Am heading up to North Bay this morning, about four hours’ – you guessed it – north of here. I checked the weather of course – light snow falling, clearing later. Around minus 9, all day.
Then I looked out our kitchen window, for a sort of home-grown weather report – and there was our car, covered with a thin frosting of icing sugar, and more falling from the great big sugar-shaker in the sky.
So I expect a frosty reception, up in North Bay – apart from the chill, the university has just made redundant ten senior administrators. And what will I be doing? Running a pair of meetings to finalise the scoring of academic indicators, reflecting the ‘relevance’, amongst other things, of the university’s departments and programmes. Easy, eh?

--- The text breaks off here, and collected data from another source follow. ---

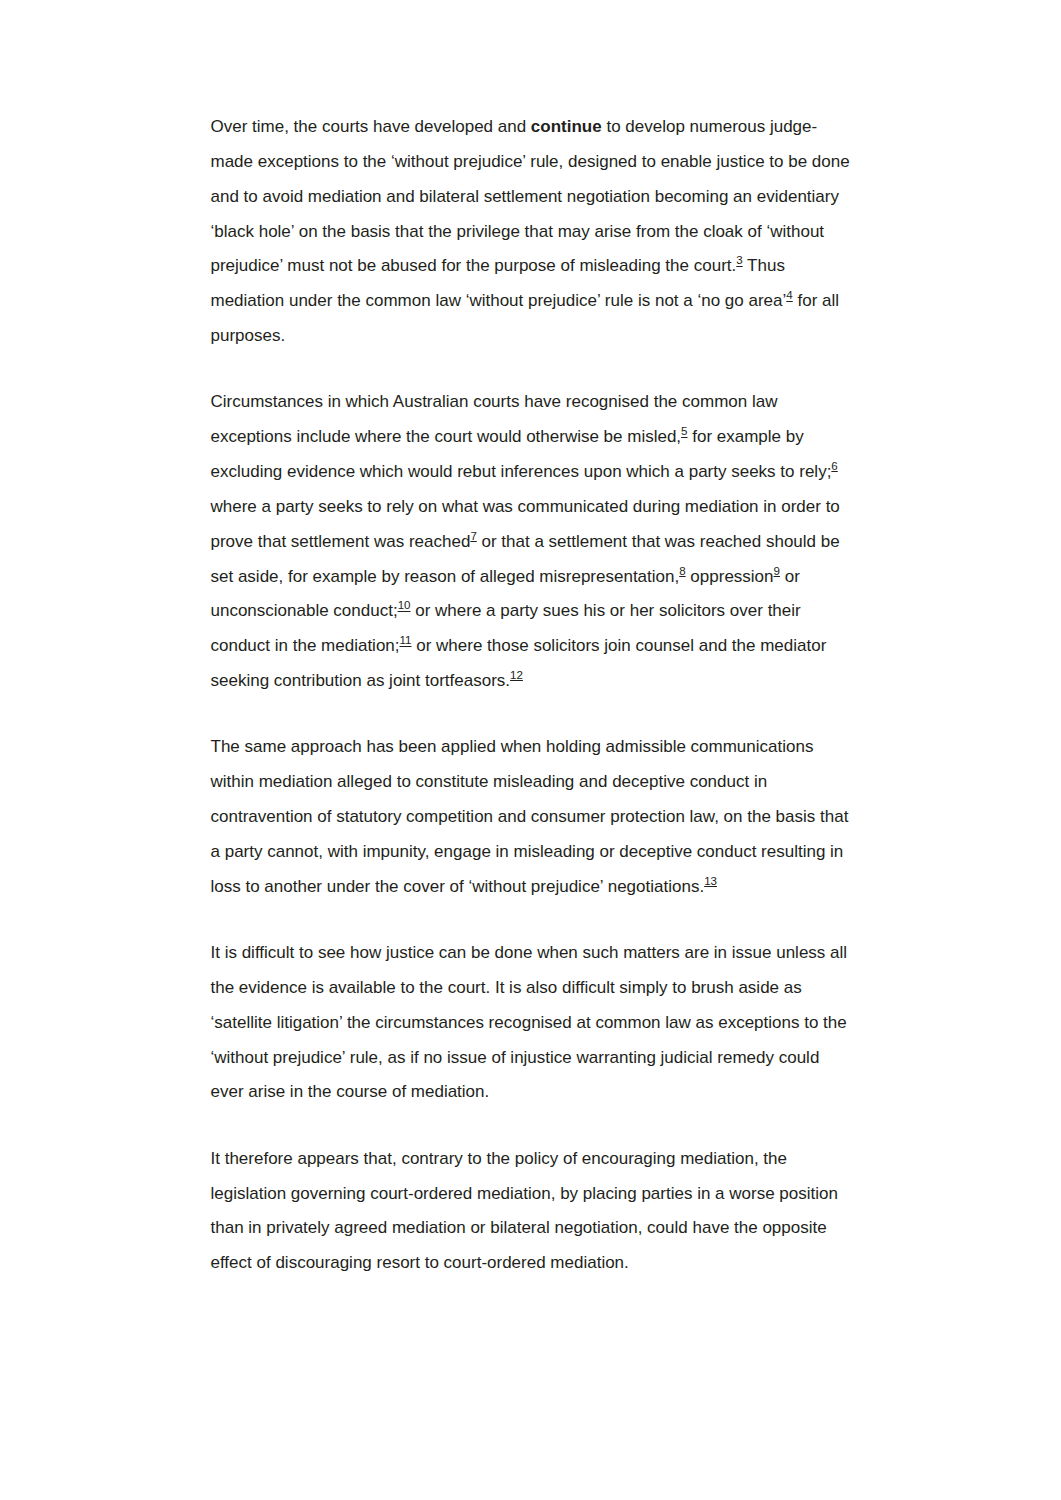Over time, the courts have developed and continue to develop numerous judge-made exceptions to the ‘without prejudice’ rule, designed to enable justice to be done and to avoid mediation and bilateral settlement negotiation becoming an evidentiary ‘black hole’ on the basis that the privilege that may arise from the cloak of ‘without prejudice’ must not be abused for the purpose of misleading the court.3 Thus mediation under the common law ‘without prejudice’ rule is not a ‘no go area’4 for all purposes.
Circumstances in which Australian courts have recognised the common law exceptions include where the court would otherwise be misled,5 for example by excluding evidence which would rebut inferences upon which a party seeks to rely;6 where a party seeks to rely on what was communicated during mediation in order to prove that settlement was reached7 or that a settlement that was reached should be set aside, for example by reason of alleged misrepresentation,8 oppression9 or unconscionable conduct;10 or where a party sues his or her solicitors over their conduct in the mediation;11 or where those solicitors join counsel and the mediator seeking contribution as joint tortfeasors.12
The same approach has been applied when holding admissible communications within mediation alleged to constitute misleading and deceptive conduct in contravention of statutory competition and consumer protection law, on the basis that a party cannot, with impunity, engage in misleading or deceptive conduct resulting in loss to another under the cover of ‘without prejudice’ negotiations.13
It is difficult to see how justice can be done when such matters are in issue unless all the evidence is available to the court. It is also difficult simply to brush aside as ‘satellite litigation’ the circumstances recognised at common law as exceptions to the ‘without prejudice’ rule, as if no issue of injustice warranting judicial remedy could ever arise in the course of mediation.
It therefore appears that, contrary to the policy of encouraging mediation, the legislation governing court-ordered mediation, by placing parties in a worse position than in privately agreed mediation or bilateral negotiation, could have the opposite effect of discouraging resort to court-ordered mediation.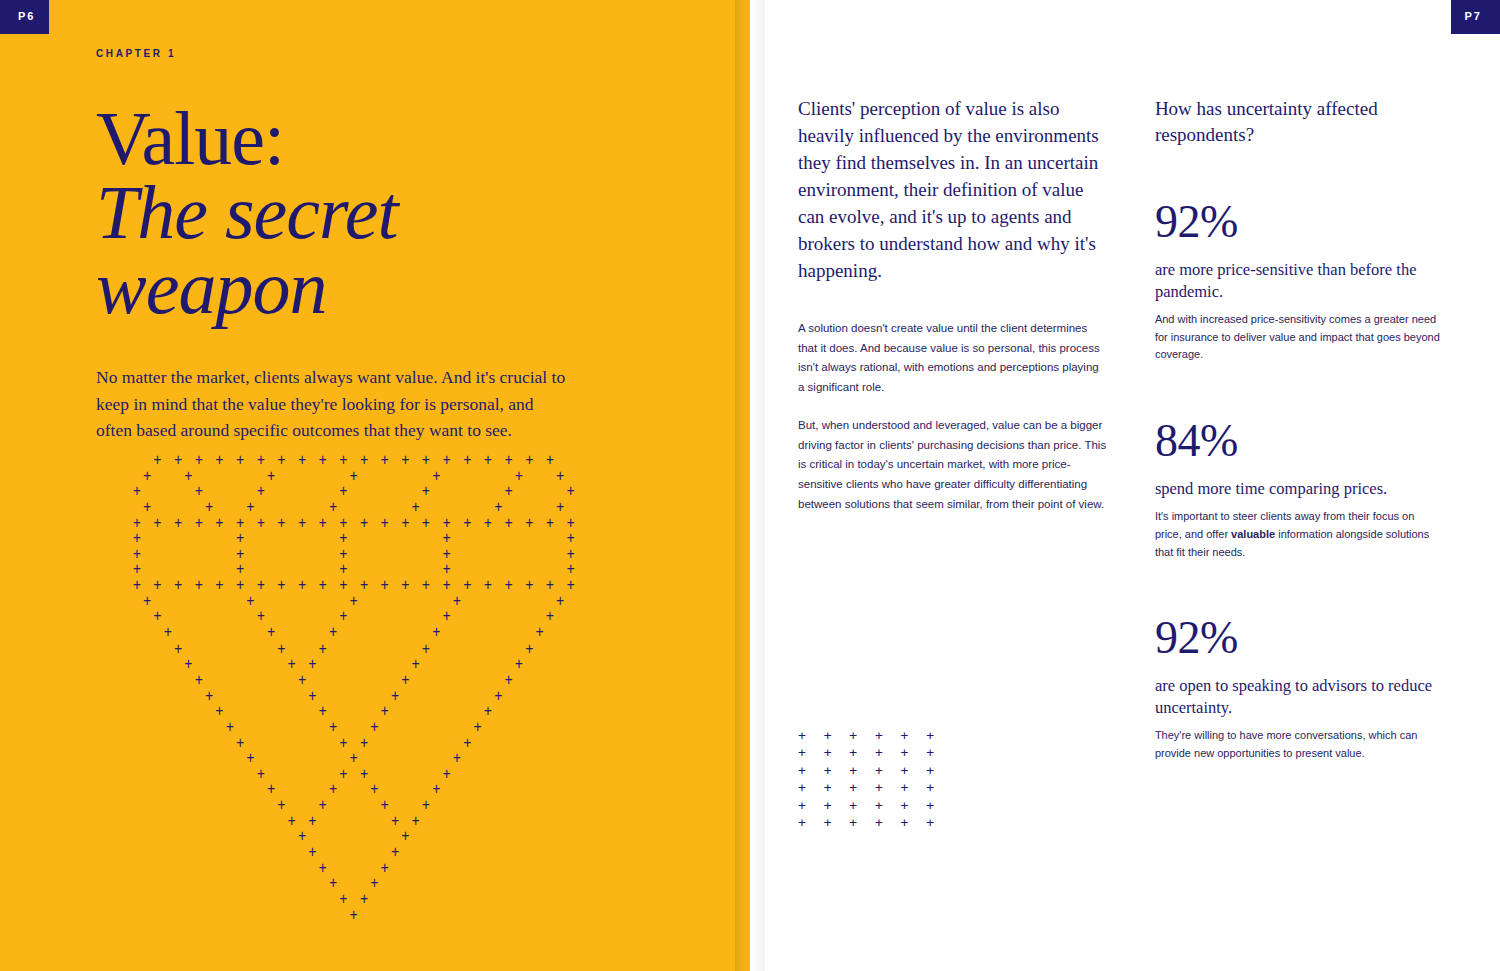P6
CHAPTER 1
Value:The secret weapon
No matter the market, clients always want value. And it's crucial to keep in mind that the value they're looking for is personal, and often based around specific outcomes that they want to see.
  + + + + + + + + + + + + + + + + + + + +
 +   +       +       +       +       +   +
+     +     +       +       +       +     +
 +     +   +       +       +       +     +
+ + + + + + + + + + + + + + + + + + + + + +
+         +         +         +           +
+         +         +         +           +
+         +         +         +           +
+ + + + + + + + + + + + + + + + + + + + + +
 +         +         +         +         +
  +         +       +         +         +
   +         +     +         +         +
    +         +   +         +         +
     +         + +         +         +
      +         +         +         +
       +         +       +         +
        +         +     +         +
         +         +   +         +
          +         + +         +
           +         +         +
            +       + +       +
             +     +   +     +
              +   +     +   +
               + +       + +
                +         +
                 +       +
                  +     +
                   +   +
                    + +
                     +
P7
Clients' perception of value is also heavily influenced by the environments they find themselves in. In an uncertain environment, their definition of value can evolve, and it's up to agents and brokers to understand how and why it's happening.
A solution doesn't create value until the client determines that it does. And because value is so personal, this process isn't always rational, with emotions and perceptions playing a significant role.
But, when understood and leveraged, value can be a bigger driving factor in clients' purchasing decisions than price. This is critical in today's uncertain market, with more price-sensitive clients who have greater difficulty differentiating between solutions that seem similar, from their point of view.
How has uncertainty affected respondents?
92%
are more price-sensitive than before the pandemic.
And with increased price-sensitivity comes a greater need for insurance to deliver value and impact that goes beyond coverage.
84%
spend more time comparing prices.
It's important to steer clients away from their focus on price, and offer valuable information alongside solutions that fit their needs.
92%
are open to speaking to advisors to reduce uncertainty.
They're willing to have more conversations, which can provide new opportunities to present value.
+ + + + + +
+ + + + + +
+ + + + + +
+ + + + + +
+ + + + + +
+ + + + + +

So remind me – how did I get into this?
How did you get into this, you ask, foolishly? A weak mind and an empty wallet, of course. Just like the rest of us consultants,
I have spent the last two weeks tilting at windmills – Ivory Tower types – in the southeast corner of the state.
BTW, as someone still a recent arrival to North America, you must remember that, unlike in South Africa, going north means colder, not warmer. 😉
I needed a job, yes…. and thank you for the geographic, if not moral or conceptual, compass. Norther mean colder, of course!
Funny how the large scale redundancies seem to come with right-wing governments. This new lot of ours are going to remove the arrangements that make HE accessible to poor people, looks as if it is the end of inclusivity. Funny/odd how our work interests still seem to align. Mine are strongly focused on the first year in HE but the reading takes me into the places that you would have gone to prepare for the meetings wrt ‘relevance’, whatever that means?